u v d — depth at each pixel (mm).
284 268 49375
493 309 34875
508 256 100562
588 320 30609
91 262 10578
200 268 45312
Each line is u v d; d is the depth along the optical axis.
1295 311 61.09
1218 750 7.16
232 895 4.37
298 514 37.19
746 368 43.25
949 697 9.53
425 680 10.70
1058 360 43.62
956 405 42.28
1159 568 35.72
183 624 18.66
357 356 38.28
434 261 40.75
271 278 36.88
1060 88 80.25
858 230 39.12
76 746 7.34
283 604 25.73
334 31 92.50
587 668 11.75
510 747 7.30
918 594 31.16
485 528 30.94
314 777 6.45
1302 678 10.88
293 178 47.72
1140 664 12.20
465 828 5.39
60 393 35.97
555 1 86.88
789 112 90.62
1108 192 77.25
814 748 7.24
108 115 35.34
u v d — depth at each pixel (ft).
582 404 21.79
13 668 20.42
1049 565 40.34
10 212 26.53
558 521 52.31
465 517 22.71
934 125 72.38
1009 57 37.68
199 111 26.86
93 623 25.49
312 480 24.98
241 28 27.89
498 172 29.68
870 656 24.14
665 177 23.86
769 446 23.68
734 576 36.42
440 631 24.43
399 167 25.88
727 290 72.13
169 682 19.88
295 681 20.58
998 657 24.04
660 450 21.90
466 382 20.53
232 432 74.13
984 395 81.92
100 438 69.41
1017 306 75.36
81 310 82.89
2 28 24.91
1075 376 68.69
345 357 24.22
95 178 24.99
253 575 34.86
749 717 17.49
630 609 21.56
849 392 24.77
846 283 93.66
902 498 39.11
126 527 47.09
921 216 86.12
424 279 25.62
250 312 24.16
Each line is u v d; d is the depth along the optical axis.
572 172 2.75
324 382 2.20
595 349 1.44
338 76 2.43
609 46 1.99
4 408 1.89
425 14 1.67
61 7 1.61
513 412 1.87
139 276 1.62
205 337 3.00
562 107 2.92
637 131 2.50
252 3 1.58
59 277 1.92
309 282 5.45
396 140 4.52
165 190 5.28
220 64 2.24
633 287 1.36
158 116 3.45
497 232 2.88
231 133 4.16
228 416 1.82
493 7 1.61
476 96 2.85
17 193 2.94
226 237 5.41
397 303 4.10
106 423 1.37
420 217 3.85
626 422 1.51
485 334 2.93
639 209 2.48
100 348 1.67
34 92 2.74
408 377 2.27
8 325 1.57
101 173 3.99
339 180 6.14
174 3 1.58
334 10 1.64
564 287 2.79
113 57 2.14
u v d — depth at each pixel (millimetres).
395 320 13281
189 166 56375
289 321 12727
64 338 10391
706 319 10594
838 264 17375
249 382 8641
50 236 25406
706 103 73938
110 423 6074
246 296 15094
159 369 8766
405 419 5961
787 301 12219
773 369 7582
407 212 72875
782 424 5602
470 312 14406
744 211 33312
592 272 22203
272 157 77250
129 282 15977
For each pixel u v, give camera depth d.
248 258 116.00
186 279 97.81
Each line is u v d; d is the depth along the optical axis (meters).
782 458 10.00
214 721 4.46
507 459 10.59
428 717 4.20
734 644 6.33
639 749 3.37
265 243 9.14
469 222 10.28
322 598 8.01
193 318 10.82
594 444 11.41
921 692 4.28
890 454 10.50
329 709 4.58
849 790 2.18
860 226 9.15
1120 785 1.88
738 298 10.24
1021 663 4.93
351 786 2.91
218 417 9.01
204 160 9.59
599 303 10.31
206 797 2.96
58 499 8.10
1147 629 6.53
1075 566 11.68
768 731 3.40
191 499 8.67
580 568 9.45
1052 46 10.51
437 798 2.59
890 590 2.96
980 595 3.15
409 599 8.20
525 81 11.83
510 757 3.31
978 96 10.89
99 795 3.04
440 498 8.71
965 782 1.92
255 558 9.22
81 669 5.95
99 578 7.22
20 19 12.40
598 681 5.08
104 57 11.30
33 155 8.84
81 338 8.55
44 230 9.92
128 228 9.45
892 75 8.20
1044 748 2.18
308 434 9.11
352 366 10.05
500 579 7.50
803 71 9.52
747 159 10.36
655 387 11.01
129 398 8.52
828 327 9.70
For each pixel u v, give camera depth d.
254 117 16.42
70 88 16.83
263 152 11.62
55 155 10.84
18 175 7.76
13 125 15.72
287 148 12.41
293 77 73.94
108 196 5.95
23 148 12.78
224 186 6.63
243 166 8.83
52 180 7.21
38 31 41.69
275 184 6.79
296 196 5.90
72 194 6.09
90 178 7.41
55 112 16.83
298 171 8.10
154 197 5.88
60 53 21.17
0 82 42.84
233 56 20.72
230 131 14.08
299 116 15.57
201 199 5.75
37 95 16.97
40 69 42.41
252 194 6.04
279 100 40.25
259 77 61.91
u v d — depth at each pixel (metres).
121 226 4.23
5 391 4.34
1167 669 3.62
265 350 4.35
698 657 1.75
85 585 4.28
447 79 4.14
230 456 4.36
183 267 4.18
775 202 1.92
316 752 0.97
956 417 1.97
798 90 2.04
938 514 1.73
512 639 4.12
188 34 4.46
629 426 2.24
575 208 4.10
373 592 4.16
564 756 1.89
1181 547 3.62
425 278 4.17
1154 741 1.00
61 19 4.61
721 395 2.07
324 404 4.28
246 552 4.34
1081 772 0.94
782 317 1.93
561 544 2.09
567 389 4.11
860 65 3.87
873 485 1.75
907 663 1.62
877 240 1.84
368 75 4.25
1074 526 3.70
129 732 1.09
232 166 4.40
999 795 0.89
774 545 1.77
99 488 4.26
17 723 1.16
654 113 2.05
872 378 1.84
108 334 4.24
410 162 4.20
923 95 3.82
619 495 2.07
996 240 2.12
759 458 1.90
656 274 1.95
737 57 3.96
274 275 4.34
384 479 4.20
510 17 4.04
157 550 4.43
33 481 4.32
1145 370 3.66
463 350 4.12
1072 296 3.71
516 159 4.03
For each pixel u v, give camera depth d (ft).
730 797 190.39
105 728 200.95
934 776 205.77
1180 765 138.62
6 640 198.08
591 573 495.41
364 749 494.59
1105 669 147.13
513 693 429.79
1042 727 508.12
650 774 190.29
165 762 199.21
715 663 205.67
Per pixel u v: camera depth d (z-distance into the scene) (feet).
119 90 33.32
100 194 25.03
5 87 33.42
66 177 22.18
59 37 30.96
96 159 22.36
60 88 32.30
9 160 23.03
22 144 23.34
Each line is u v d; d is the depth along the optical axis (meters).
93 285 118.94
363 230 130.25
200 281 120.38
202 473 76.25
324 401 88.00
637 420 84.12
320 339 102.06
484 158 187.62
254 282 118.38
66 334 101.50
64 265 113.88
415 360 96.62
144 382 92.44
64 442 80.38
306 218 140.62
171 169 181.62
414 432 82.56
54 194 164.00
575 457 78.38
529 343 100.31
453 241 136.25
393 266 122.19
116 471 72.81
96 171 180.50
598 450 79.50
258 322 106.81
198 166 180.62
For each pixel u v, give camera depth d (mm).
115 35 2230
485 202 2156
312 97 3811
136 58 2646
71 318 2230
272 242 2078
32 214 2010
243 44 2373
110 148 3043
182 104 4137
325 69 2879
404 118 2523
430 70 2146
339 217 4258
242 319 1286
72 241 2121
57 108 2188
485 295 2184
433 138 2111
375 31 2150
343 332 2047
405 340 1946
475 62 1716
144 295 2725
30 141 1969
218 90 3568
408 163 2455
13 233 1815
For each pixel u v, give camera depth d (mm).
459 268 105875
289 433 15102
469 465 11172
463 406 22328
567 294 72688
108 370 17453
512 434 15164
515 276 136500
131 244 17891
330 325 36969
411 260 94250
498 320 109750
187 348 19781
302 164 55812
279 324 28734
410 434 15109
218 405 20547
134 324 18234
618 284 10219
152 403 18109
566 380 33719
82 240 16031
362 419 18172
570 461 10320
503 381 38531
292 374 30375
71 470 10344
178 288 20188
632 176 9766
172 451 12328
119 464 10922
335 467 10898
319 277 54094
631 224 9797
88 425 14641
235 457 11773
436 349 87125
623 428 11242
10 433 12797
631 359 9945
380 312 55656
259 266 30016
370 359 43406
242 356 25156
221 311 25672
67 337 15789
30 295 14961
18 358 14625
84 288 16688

***

## EXERCISE DESCRIPTION
Scan the entries above for the line containing "71 318 2230", and copy it and all lines after it exactly, down to and including the line containing "469 465 11172".

## OUTPUT FOR THIS EXERCISE
71 318 2230
272 242 2078
32 214 2010
243 44 2373
110 148 3043
182 104 4137
325 69 2879
404 118 2523
430 70 2146
339 217 4258
242 319 1286
72 241 2121
57 108 2188
485 295 2184
433 138 2111
375 31 2150
343 332 2047
405 340 1946
475 62 1716
144 295 2725
30 141 1969
218 90 3568
408 163 2455
13 233 1815
For each pixel u v, give camera depth d (mm).
459 268 105875
289 433 15102
469 465 11172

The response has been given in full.